* **THE PROBLEM**: Take the data below and filter it for lines containing the word "Grolloo"; show each line found.
=== Begin Enclosure ===
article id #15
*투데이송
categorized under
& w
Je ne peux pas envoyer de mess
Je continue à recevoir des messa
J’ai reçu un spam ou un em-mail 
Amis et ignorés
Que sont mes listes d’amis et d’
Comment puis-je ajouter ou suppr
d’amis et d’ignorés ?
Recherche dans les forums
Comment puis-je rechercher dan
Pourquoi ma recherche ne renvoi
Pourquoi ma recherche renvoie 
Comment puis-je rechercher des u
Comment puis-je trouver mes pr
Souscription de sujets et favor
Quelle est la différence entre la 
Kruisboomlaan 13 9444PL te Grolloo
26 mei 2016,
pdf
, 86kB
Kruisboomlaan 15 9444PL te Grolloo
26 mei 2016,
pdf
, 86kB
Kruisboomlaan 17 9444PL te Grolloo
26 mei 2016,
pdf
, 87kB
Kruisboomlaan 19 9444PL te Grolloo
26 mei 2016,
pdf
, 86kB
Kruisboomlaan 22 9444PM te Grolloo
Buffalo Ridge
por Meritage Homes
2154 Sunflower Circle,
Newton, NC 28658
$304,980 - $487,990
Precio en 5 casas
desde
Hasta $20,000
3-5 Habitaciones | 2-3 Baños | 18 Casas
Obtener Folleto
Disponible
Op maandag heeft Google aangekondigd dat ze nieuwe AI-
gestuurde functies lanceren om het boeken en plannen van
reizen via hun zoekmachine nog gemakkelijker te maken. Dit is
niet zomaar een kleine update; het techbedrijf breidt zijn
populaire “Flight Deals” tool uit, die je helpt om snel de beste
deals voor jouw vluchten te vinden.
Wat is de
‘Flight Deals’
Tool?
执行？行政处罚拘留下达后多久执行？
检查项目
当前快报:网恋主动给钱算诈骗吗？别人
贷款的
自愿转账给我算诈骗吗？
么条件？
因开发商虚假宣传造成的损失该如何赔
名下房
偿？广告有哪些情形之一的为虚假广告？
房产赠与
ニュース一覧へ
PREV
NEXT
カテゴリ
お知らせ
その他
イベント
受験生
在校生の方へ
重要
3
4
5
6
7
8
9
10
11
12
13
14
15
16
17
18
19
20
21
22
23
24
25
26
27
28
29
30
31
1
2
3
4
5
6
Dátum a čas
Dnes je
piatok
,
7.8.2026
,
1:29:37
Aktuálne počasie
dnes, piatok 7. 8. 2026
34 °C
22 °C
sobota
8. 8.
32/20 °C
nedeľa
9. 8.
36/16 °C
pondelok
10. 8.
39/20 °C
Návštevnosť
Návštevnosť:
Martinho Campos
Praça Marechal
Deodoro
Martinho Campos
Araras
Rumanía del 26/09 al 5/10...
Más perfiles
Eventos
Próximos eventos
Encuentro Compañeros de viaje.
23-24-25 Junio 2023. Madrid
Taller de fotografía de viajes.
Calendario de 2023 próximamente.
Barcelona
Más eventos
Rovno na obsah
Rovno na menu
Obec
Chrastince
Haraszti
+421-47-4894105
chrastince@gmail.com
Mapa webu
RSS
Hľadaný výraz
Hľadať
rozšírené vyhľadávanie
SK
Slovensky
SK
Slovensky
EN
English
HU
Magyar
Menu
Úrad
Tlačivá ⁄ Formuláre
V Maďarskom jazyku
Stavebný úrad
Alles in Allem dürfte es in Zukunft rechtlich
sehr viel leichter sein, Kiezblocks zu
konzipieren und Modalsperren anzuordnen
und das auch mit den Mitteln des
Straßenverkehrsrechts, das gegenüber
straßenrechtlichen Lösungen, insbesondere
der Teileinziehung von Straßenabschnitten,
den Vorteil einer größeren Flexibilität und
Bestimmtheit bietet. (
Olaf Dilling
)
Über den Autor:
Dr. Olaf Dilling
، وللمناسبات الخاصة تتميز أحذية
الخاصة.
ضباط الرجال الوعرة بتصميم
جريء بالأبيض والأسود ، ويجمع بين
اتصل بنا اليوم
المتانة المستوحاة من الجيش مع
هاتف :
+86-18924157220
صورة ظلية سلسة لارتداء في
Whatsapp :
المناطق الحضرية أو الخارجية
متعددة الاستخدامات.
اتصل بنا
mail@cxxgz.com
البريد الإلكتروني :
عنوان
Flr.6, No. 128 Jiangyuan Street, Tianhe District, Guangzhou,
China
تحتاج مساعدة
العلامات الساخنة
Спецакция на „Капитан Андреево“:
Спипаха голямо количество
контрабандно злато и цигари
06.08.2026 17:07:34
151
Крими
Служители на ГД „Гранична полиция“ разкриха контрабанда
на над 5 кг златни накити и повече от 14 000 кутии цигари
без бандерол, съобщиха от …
=== End Enclosure ===
* **RESULT OF THE EXERCISE**:
Kruisboomlaan 13 9444PL te Grolloo
Kruisboomlaan 15 9444PL te Grolloo
Kruisboomlaan 17 9444PL te Grolloo
Kruisboomlaan 19 9444PL te Grolloo
Kruisboomlaan 22 9444PM te Grolloo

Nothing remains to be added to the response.